To do - Leaving out every line before the one with "4'b1000: f = 1'b1;", write out the rest of the records below exactly.

*** Opening of Dataset extract ***

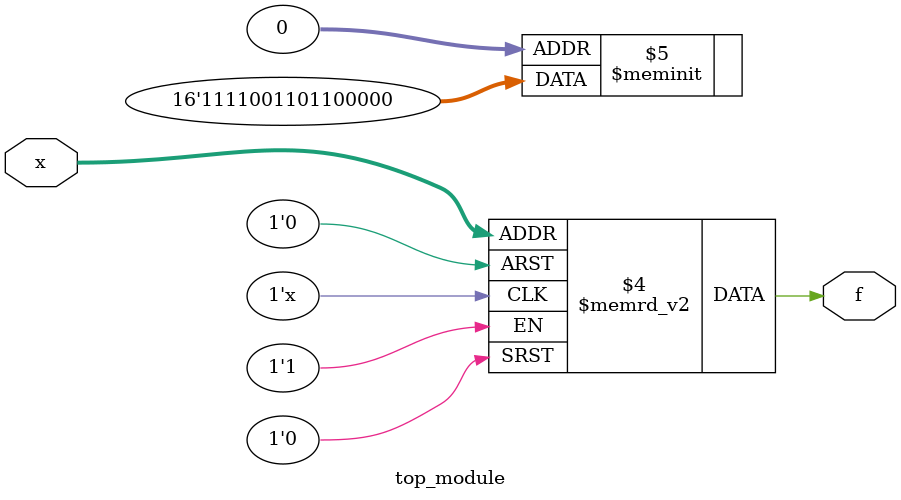
<source format=sv>
module top_module (
    input [4:1] x,
    output logic f
);

    always_comb begin
        case (x)
            4'b0000: f = 1'b0; // d (don't care, we chose 0)
            4'b0001: f = 1'b0;
            4'b0010: f = 1'b0; // d (don't care, we chose 0)
            4'b0011: f = 1'b0; // d (don't care, we chose 0)
            4'b0100: f = 1'b0;
            4'b0101: f = 1'b1; // d (don't care, we chose 1)
            4'b0110: f = 1'b1;
            4'b0111: f = 1'b0;
            4'b1000: f = 1'b1;
            4'b1001: f = 1'b1;
            4'b1010: f = 1'b0;
            4'b1011: f = 1'b0; // d (don't care, we chose 0)
            4'b1100: f = 1'b1;
            4'b1101: f = 1'b1;
            4'b1110: f = 1'b1; // d (don't care, we chose 1)
            4'b1111: f = 1'b1; // d (don't care, we chose 1)
        endcase
    end

endmodule

</source>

*** Close of Dataset extract ***

Solved exercise -
            4'b1000: f = 1'b1;
            4'b1001: f = 1'b1;
            4'b1010: f = 1'b0;
            4'b1011: f = 1'b0; // d (don't care, we chose 0)
            4'b1100: f = 1'b1;
            4'b1101: f = 1'b1;
            4'b1110: f = 1'b1; // d (don't care, we chose 1)
            4'b1111: f = 1'b1; // d (don't care, we chose 1)
        endcase
    end

endmodule

</source>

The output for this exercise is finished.